Breaking the Cycle: What Our Fathers Got Wrong About Discipline

Breaking the Cycle: What Our Fathers Got Wrong About Discipline

1. Our Fathers Weren’t Evil — They Were Inheriting Broken Teaching

Growing up, most fathers didn’t discipline out of cruelty. They disciplined out of inheritance. They handed down what was handed to them — correction without tenderness, fear disguised as respect, strength taught without compassion. This wasn’t about race alone; it was generational. But in many Black households, survival overshadowed emotional health, and the old ways were passed down without question.
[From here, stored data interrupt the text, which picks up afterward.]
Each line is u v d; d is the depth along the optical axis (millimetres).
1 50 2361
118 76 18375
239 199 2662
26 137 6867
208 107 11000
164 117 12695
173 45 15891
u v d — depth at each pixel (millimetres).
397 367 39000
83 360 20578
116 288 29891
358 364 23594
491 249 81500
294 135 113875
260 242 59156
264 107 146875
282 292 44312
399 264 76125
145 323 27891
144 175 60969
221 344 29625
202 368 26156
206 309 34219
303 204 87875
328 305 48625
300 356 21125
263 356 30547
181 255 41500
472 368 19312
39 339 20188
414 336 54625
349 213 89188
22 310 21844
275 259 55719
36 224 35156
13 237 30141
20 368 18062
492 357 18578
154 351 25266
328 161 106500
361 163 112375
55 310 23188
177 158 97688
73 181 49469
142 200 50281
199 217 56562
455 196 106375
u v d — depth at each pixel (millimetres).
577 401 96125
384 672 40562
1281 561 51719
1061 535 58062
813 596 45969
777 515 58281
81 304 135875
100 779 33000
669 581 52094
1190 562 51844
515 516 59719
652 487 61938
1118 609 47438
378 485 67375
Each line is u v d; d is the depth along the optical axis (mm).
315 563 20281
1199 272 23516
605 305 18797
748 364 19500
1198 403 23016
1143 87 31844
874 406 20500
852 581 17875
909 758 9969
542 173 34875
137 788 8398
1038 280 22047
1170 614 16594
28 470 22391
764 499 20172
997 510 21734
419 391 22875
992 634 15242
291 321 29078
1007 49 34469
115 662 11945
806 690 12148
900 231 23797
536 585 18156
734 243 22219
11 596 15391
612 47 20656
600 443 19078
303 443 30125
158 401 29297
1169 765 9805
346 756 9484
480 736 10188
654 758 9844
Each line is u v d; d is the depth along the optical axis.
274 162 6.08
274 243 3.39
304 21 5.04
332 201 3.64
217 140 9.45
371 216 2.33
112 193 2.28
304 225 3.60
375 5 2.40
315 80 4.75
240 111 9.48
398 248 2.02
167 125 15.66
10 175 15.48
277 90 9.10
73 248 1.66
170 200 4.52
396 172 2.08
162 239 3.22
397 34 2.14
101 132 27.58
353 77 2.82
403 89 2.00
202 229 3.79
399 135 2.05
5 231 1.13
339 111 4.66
2. They Never Learned the Full Meaning of Love

Many fathers worked hard, protected their homes, and tried to raise strong children — but they never learned how to love gently. They believed pain created responsibility because that’s what was done to them. But God never designed discipline to be violent. Jesus came to shift discipline back into love, guidance, and relationship, but the old foundation was already poured, and people kept building on it.

3. A Bad Method Doesn’t Make a Bad Man

The culture of “whoopings” didn’t start with wickedness — it started with misunderstanding. It destroys a child’s sense of self-worth and wounds the father-child relationship. Calling out the method doesn’t mean calling out the man. It means recognizing there’s a better way, a godlier way.

4. The Law Is Now Protecting Children the Way God Intended

Today, the law steps in when discipline becomes violence — and they are right to do so. If a father is blessed enough to be in the home, and the child is blessed enough to have him, protection is mandatory. The law isn’t attacking fathers; it’s defending children the way scripture always intended.

5. Church and State Aren’t Separate Here — They’re Aligned

In cases like these, both the legal system and the church respond. One removes authority, the other enforces accountability. For once, both institutions are saying the same thing: violence is not biblical discipline. When every authority is aligned, it means the foundation is shifting.

6. A New Understanding: Breaking the Cycle

We inherited a version of discipline that wasn’t rooted in God’s heart. Now we’re learning a new way — one shaped by love, wisdom, and accountability. This is how the cycle breaks: not by blaming our fathers, but by becoming better fathers than the generation before us.